Backyard Bounty all-Tasmanian Vegie box: 21st August

This week’s box includes both cos lettuce hearts from Southern Fields and baby rocket leaves from Houston’s Farm – both from the lettuce family, and grown by two businesses that actually stem from the same human family – the Houstons – too!

Lettuce was originally cultivated by the Ancient Egyptians for the oil in its seeds – lettuce is prone to bolt to seed and the leaves become unpleasantly bitter when this occurs, which is why many lettuce aren’t grown to full maturity by commercial growers. The Egyptians were eating lettuce leaves more than 2000 years before the birth of Christ, but the Romans were probably the first to come up with the idea of serving it with an emulsion of vinegar and oil – more commonly known as vinaigrette. Curiously, however, this was commonly a dressing for cooked lettuce rather than raw lettuce. The three main types of lettuce which we include in our boxes – loose-leaf, headed (e.g. iceberg) and cos (also known as romaine) – can be positively identified in texts dating back to the 15th century.

Lettuce has often been ascribed medicinal properties – many of which pertain to increased or reduced “virility” – but it actually does contain a low level narcotic, which is concentrated in the white liquid that exudes when the central stem of a lettuce is cut. It is also a rich source of Vitamin K, required for the formation of blood-clots.

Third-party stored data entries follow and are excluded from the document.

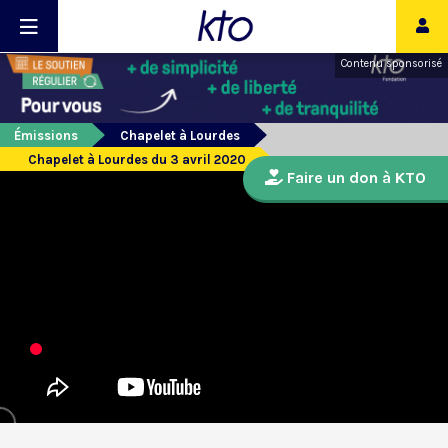
Contenu sponsorisé
Émissions
Chapelet à Lourdes
Chapelet à Lourdes du 3 avril 2020
Faire un don à KTO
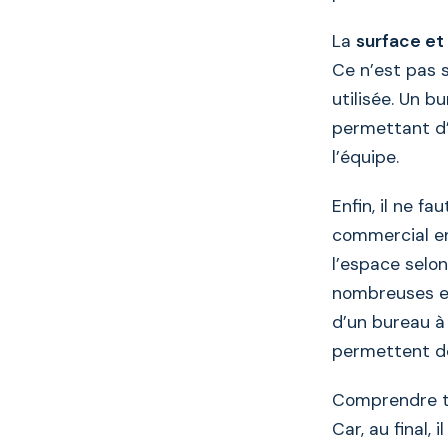
La
surface et 
Ce n’est pas s
utilisée. Un b
permettant d’o
l’équipe.
Enfin, il ne fa
commercial en
l’espace selon
nombreuses en
d’un bureau à
permettent de
Comprendre to
Car, au final,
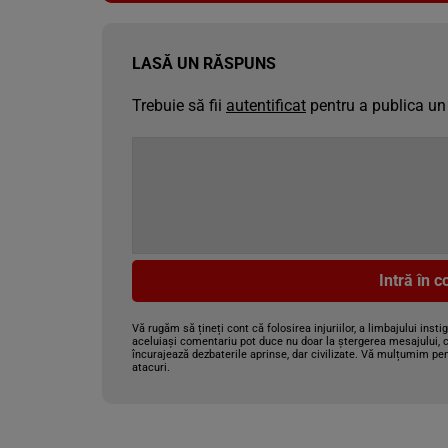
LASĂ UN RĂSPUNS
Trebuie să fii
autentificat
pentru a publica un
Intră în 
Vă rugăm să țineți cont că folosirea injuriilor, a limbajului insti
aceluiași comentariu pot duce nu doar la ștergerea mesajului, c
încurajează dezbaterile aprinse, dar civilizate. Vă mulțumim pen
atacuri.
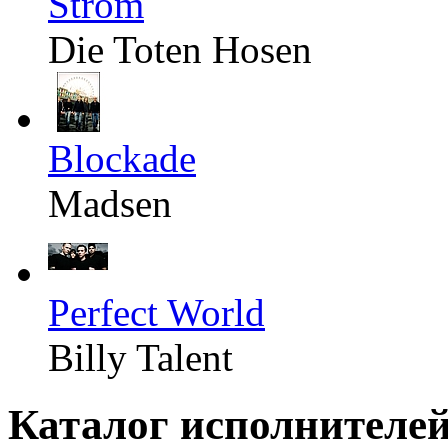
Strom
Die Toten Hosen
Blockade
Madsen
Perfect World
Billy Talent
Каталог исполнителе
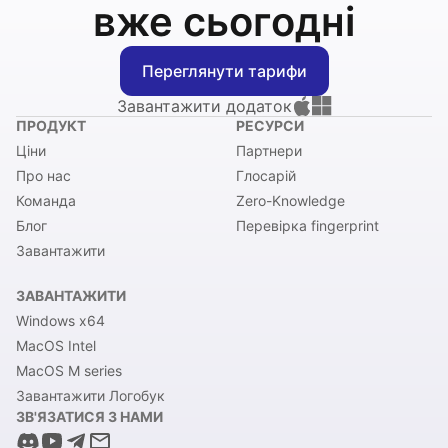
вже сьогодні
Переглянути тарифи
Завантажити додаток
ПРОДУКТ
РЕСУРСИ
Ціни
Партнери
Про нас
Глосарій
Команда
Zero-Knowledge
Блог
Перевірка fingerprint
Завантажити
ЗАВАНТАЖИТИ
Windows x64
MacOS Intel
MacOS M series
Завантажити Логобук
ЗВ'ЯЗАТИСЯ З НАМИ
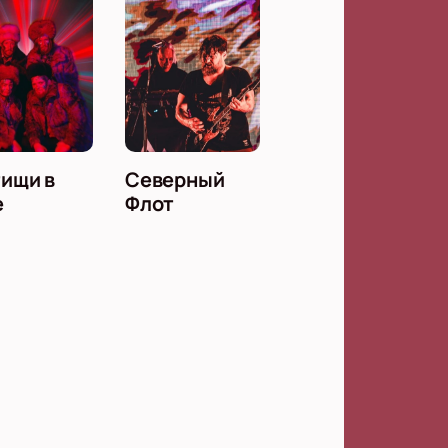
ищи в
Северный
е
Флот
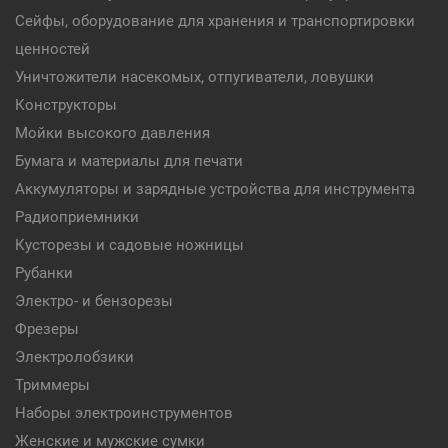
Сейфы, оборудование для хранения и транспортировки
ценностей
Уничтожители насекомых, отпугиватели, ловушки
Конструкторы
Мойки высокого давления
Бумага и материалы для печати
Аккумуляторы и зарядные устройства для инструмента
Радиоприемники
Кусторезы и садовые ножницы
Рубанки
Электро- и бензорезы
Фрезеры
Электролобзики
Триммеры
Наборы электроинструментов
Женские и мужские сумки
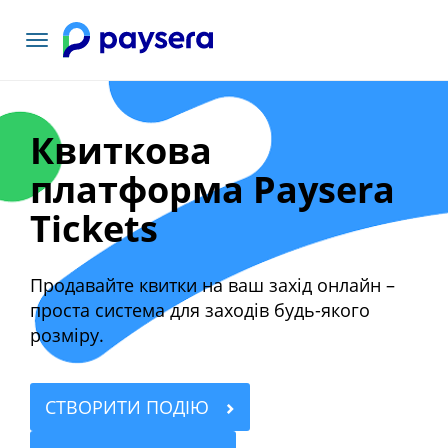
Переключити
навігацію
Квиткова
платформа Paysera
Tickets
Продавайте квитки на ваш захід онлайн –
проста система для заходів будь-якого
розміру.
СТВОРИТИ ПОДІЮ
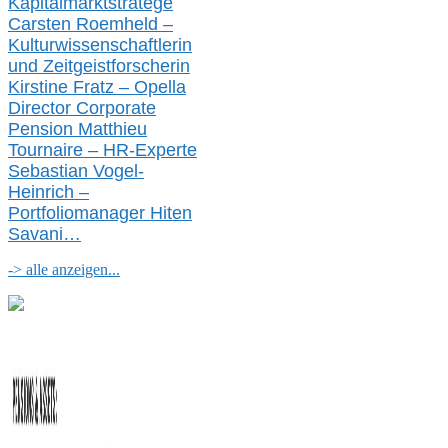
Kapitalmarktstratege
Carsten Roemheld –
Kulturwissenschaftlerin
und Zeitgeistforscherin
Kirstine Fratz – Opella
Director Corporate
Pension Matthieu
Tournaire – HR-Experte
Sebastian Vogel-
Heinrich –
Portfoliomanager Hiten
Savani
…
-> alle anzeigen...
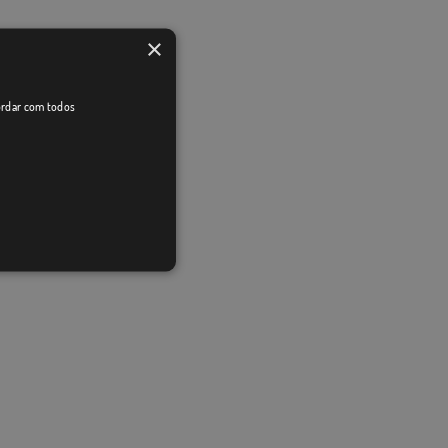
×
cordar com todos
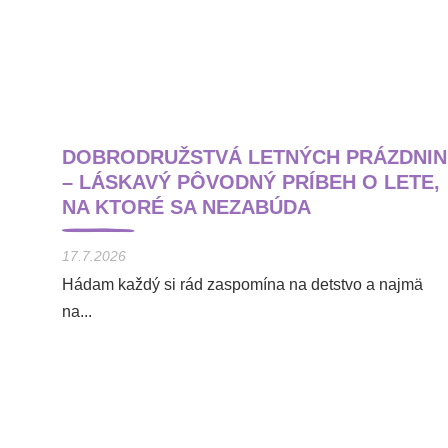
DOBRODRUŽSTVÁ LETNÝCH PRÁZDNIN
– LÁSKAVÝ PÔVODNÝ PRÍBEH O LETE,
NA KTORÉ SA NEZABÚDA
17.7.2026
Hádam každý si rád zaspomína na detstvo a najmä
na...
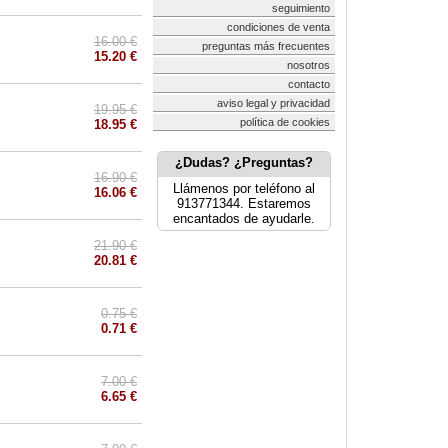
seguimiento
condiciones de venta
16.00 €
preguntas más frecuentes
15.20 €
nosotros
contacto
aviso legal y privacidad
19.95 €
política de cookies
18.95 €
¿Dudas? ¿Preguntas?
16.90 €
Llámenos por teléfono al
16.06 €
913771344. Estaremos
encantados de ayudarle.
21.90 €
20.81 €
0.75 €
0.71 €
7.00 €
6.65 €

Lettuce and salads are often considered a summer food, but they’re generally easier to grow and distribute in the middle seasons (autumn, spring) as higher temperatures accelerate seed growth, and leaves will tend to wilt if not kept cold (although cold, wet conditions create a range of other problems too). The latter issue heavily limited the marketability of lettuce as a crop until the introduction of a range of technologies in the 20th century – first and foremost refrigeration, but mechanised harvest, in-field refrigeration, and plastic packaging with a modified balance of atmospheric gases were also critical to the growth in washed and bagged loose-leaf lettuce like the rocket included in this week’s boxes.